**EXERCISE INSTRUCTIONS:**
In the listing, begin at the line that has "### **Remix Icons**" and stop at the end of the listing. Give those lines again, changing "900" to "600" and leaving everything else unchanged.

**MATERIAL SHOWN:**

════

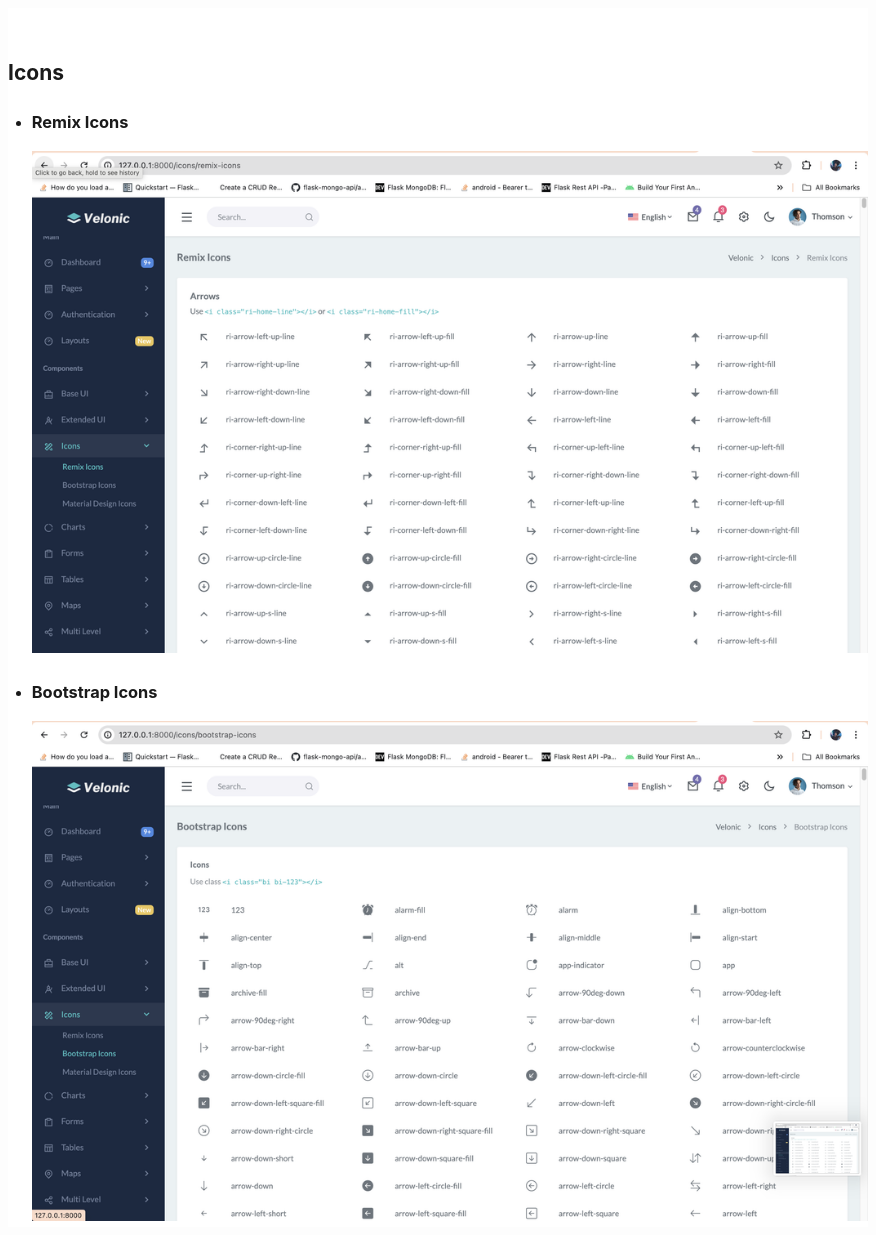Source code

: 
<br>


## **Icons**

* ### **Remix Icons**
    <img src="screenshots/icons/remix-icons.png" alt="remix-icons" width="900">

* ### **Bootstrap Icons**
    <img src="screenshots/icons/bootstrap-icons.png" alt="bootstrap-icons" width="900">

════

**SOLUTION FOR THIS TASK:**
* ### **Remix Icons**
    <img src="screenshots/icons/remix-icons.png" alt="remix-icons" width="600">

* ### **Bootstrap Icons**
    <img src="screenshots/icons/bootstrap-icons.png" alt="bootstrap-icons" width="600">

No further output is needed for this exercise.